### WHAT YOU ARE ASKED TO DO:
Without changing a word, repeat the data, and include no pictures.
### WORKING DATA
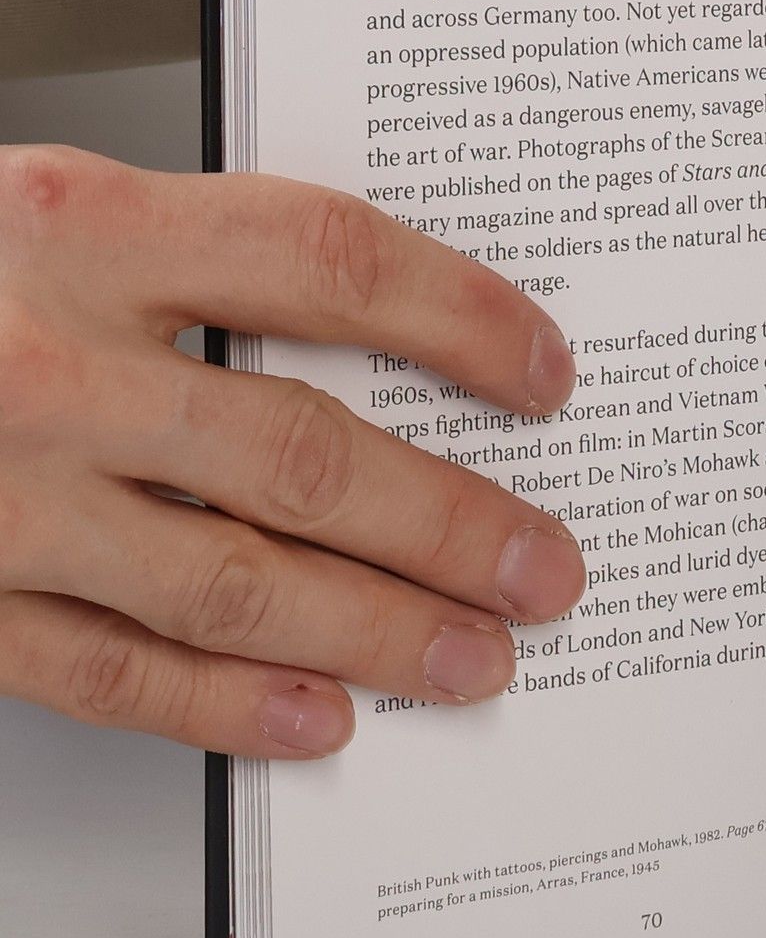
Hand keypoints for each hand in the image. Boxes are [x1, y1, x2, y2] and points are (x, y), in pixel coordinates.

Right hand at [0, 148, 586, 758]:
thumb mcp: (40, 217)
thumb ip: (188, 268)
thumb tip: (376, 350)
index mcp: (76, 226)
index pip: (325, 260)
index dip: (459, 318)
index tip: (543, 373)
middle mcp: (39, 359)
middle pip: (301, 451)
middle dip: (449, 523)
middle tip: (544, 567)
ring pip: (228, 578)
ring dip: (374, 632)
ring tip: (475, 658)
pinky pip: (106, 669)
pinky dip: (223, 703)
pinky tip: (315, 719)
######
### RESULT FOR THIS TASK:
Hand keypoints for each hand in the image. Boxes are [x1, y1, x2, y2] and points are (x, y), in pixel coordinates.

Right hand at [0, 148, 586, 758]:
thumb mcp: (40, 217)
thumb ip: (188, 268)
thumb tip: (376, 350)
index mcp: (76, 226)
index pip: (325, 260)
index dip: (459, 318)
index tip: (543, 373)
middle mcp: (39, 359)
middle pip: (301, 451)
middle dip: (449, 523)
middle tip: (544, 567)
ring pip: (228, 578)
ring dip: (374, 632)
ring tip: (475, 658)
pinky pip: (106, 669)
pinky dip: (223, 703)
pinky tip: (315, 719)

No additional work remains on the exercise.